Trump: The election is rigged — unless I win

After losing the first two debates to Hillary Clinton on points, Donald Trump needed a spectacular knockout victory in the last match to get his campaign off life support. Instead, he walked almost casually into a fight-ending punch when he declared that he would not accept the results of the election if he lost.

The threat was the culmination of a disastrous and decisive night for the Republican standard bearer. It was all downhill for Trump after the first few minutes of the debate, during which he was almost holding his own against Clinton. But, like a boxer who knows he needs to beat his opponent to a pulp in the late rounds to have any chance of ultimate victory, he lost his cool. Abandoned all strategy. Jettisoned any discipline. Began throwing the rhetorical equivalent of wild punches, most of them errant and many below the belt. That left him open to Clinton’s tough counterpunches. In a phrase, Trump reverted to Trump, and that was his undoing.

To make matters worse, Trump excesses earned the scorn of the audience, which erupted into laughter, when he made the outlandish claim that no one has more respect for women than he. That statement was just the most transparently false claim in a flurry of lies, misleading assertions, and distortion of fact that have been Trump’s stock in trade throughout the campaign. But the vicious attacks were mostly ineffectual and Hillary Clinton remained standing and virtually unfazed until the final bell.

Things got worse after the debate. Polls showed that most people thought Hillary won, leaving Trump with an embarrassing 0-3 debate record. The fallout was even more damaging than the polls. The next day the leading story in every major newspaper in the United States was Trump’s declaration that he might not accept the legitimacy of the election if he lost. The coverage of Trump’s flirtation with the idea of defying the will of the voters was extensive and almost unanimously unfavorable.

That reaction had nothing to do with Trump’s perennial complaint that the media is biased against him as part of a broader conspiracy to “rig the election.” The peaceful turnover of power has been a hallmark of American politics since the beginning. Anyone of whatever party or ideological stripe who would challenge that tradition would be sure to catch hell from every quarter, and Trump did. Americans expect losers to concede gracefully. Nothing is more disliked than a sore loser. And Trump appeared to mock democratic principles held almost sacred in this country when the next day he said he would “completely accept the result—if I win.”

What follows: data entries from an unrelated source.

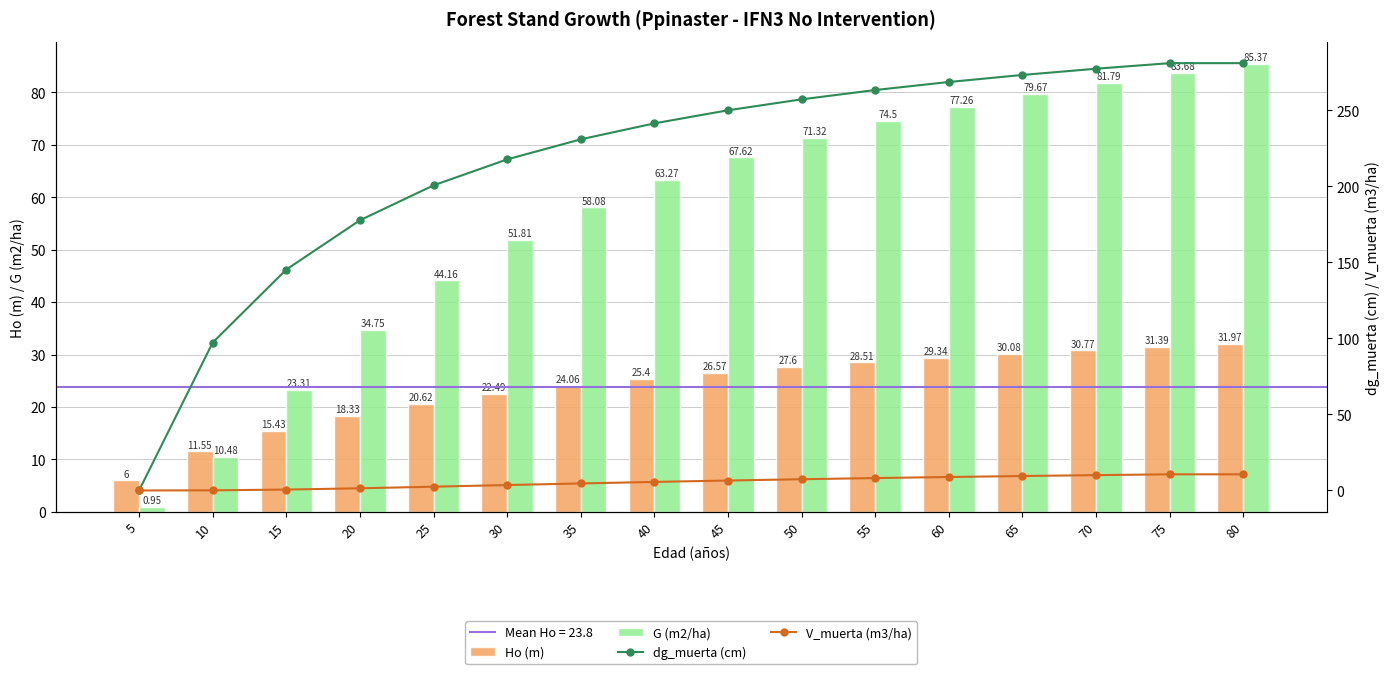

Which series has the largest range (max minus min)?

dg_muerta (cm)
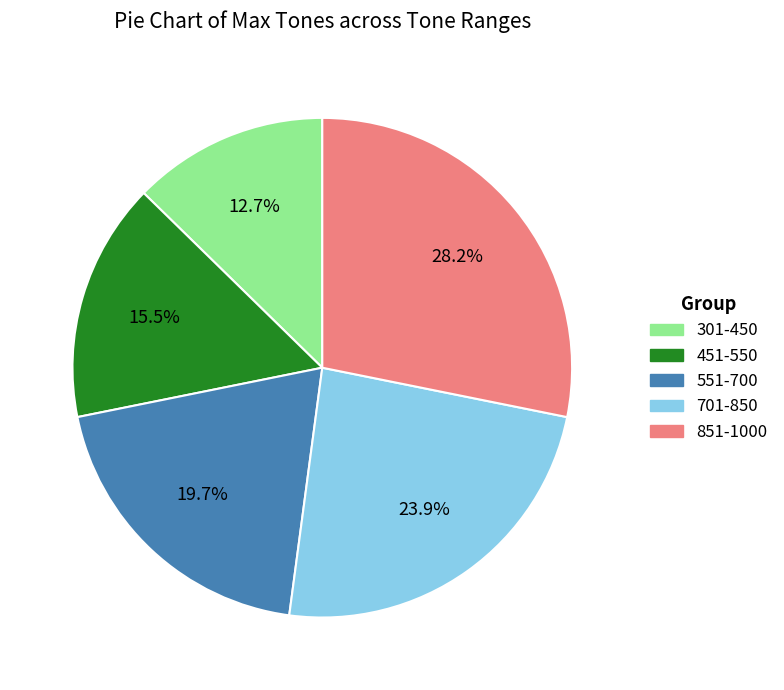

Approximately how many times larger is the value at 701-850 compared to 551-700?

1.2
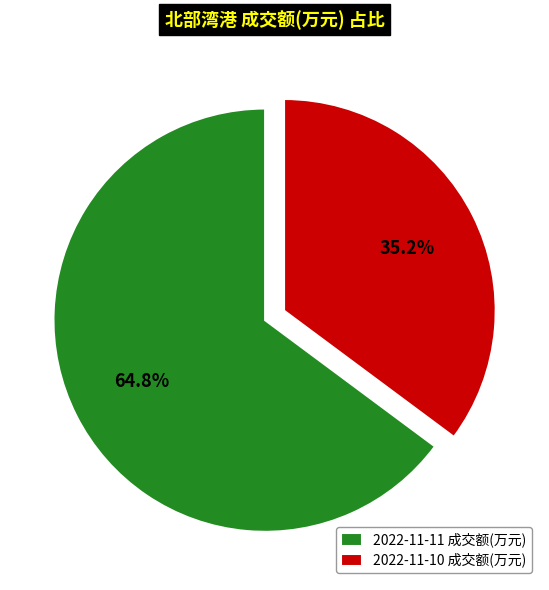

Which has a higher value, 2022-11-11 成交额(万元) or 2022-11-10 成交额(万元)?

2022-11-11 成交额(万元)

The second wave of fallout followed quickly. It focused on the content of many of Trump’s factual assertions during the course of the debate. Military experts threw cold water on Trump’s charge that the United States had made a serious error in announcing the offensive to retake the Iraqi city of Mosul from ISIS, thereby losing the element of surprise. They made the point that such an announcement is a standard practice that serves the purpose of warning civilians to flee and instilling fear in the enemy. In addition, the experts pointed out that with 30,000 troops progressively encircling the city, there could not be any element of surprise. One military expert concluded that Trump’s statements concerning the Mosul offensive shows that Trump “doesn’t know a damned thing about military operations.”

There was more. On the issue of late-term abortions, leaders in obstetrics-gynecology charged that Trump’s depiction of fetuses being ripped out a mother’s womb just before birth holds little resemblance to what actually happens in such tragic situations. With regard to Trump’s grandiose plans for jobs, jobs, jobs and for cutting the deficit, even many conservative economists crunched the numbers and found they didn’t add up. And with respect to Trump’s repeated accusation that the election was being “rigged,” state electoral officials of both parties called the charge irresponsible and denied that that was even possible. None of that failed to deter Trump from continuing to harp on the idea.

In the aftermath, two big questions haunt Washington. Republicans fear that a Trump electoral debacle could hand one or both houses of Congress to the Democrats. Democrats and others outside the Republican establishment are uneasy about what Trump is planning to do if he loses the election.

Trump will find that there are no workable legal or institutional means for overturning the results of a presidential election, barring a contested photo-finish. And a coup is unthinkable and undoable in the United States.

The likelihood is that Trump and establishment Republicans will forge an uneasy common front to do what the GOP intended to do when Obama entered the White House: prevent the president from governing effectively and ensure a one-term presidency. Considering how that worked out, good luck with that.